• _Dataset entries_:
┄┄┄┄┄┄

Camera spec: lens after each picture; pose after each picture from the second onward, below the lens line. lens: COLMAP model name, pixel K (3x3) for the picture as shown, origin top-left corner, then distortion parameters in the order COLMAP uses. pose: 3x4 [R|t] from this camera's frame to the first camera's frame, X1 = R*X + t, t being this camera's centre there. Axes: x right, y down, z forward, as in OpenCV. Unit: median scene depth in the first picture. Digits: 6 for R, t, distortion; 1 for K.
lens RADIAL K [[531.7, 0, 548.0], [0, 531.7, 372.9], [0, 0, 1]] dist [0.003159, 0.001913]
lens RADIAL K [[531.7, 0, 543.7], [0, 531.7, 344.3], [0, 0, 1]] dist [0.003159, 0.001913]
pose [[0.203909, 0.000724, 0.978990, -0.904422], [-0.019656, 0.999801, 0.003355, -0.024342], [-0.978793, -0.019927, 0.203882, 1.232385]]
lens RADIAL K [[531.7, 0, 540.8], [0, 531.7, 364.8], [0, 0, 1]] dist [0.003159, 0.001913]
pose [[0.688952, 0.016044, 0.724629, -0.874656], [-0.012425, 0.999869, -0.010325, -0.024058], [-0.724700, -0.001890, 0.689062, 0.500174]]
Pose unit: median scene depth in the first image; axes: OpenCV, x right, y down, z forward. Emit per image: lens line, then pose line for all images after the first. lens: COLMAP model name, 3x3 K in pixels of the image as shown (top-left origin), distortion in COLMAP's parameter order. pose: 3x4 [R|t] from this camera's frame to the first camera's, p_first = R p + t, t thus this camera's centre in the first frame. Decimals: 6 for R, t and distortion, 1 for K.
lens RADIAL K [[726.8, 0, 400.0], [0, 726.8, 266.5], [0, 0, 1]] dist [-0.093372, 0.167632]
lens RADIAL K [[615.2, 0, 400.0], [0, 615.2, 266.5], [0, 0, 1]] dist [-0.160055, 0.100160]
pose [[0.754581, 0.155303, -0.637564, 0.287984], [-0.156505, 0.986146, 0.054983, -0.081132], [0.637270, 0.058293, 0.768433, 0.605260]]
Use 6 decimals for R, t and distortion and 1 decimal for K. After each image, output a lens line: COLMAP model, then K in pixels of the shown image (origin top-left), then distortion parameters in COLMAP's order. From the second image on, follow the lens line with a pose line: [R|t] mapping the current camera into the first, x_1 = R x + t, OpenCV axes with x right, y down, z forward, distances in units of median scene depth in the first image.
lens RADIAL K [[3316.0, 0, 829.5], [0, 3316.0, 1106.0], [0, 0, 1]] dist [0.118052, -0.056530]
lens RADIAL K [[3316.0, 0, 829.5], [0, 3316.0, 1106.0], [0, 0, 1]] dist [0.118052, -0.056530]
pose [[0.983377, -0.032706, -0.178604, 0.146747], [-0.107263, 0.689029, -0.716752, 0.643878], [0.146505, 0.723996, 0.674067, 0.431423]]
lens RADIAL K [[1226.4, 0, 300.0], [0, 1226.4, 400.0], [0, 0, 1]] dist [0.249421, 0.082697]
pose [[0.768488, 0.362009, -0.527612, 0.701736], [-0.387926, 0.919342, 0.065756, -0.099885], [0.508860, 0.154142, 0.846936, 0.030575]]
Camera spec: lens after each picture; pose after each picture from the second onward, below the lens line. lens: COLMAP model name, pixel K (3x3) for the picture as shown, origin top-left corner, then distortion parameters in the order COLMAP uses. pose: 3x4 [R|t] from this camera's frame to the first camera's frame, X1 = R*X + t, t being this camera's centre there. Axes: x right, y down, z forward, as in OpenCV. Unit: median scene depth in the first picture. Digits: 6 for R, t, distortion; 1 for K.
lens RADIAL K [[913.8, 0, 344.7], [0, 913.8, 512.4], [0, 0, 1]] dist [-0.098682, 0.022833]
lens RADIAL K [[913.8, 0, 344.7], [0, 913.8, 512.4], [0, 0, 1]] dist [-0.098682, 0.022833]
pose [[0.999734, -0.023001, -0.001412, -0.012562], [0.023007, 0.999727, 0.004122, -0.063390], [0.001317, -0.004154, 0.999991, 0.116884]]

┄┄┄┄┄┄

• _Task statement_: Rewrite the lines from the line with "Pose unit: median" up to and including the line with "0.058293, 0.768433, 0.605260]]", replacing "median scene depth" with "mean scene depth" and keeping everything else the same.

• _Expected answer_:
Pose unit: mean scene depth in the first image; axes: OpenCV, x right, y down, z forward. Emit per image: lens line, then pose line for all images after the first. lens: COLMAP model name, 3x3 K in pixels of the image as shown (top-left origin), distortion in COLMAP's parameter order. pose: 3x4 [R|t] from this camera's frame to the first camera's, p_first = R p + t, t thus this camera's centre in the first frame. Decimals: 6 for R, t and distortion, 1 for K.
lens RADIAL K [[726.8, 0, 400.0], [0, 726.8, 266.5], [0, 0, 1]] dist [-0.093372, 0.167632]
lens RADIAL K [[615.2, 0, 400.0], [0, 615.2, 266.5], [0, 0, 1]] dist [-0.160055, 0.100160]
pose [[0.754581, 0.155303, -0.637564, 0.287984], [-0.156505, 0.986146, 0.054983, -0.081132], [0.637270, 0.058293, 0.768433, 0.605260]]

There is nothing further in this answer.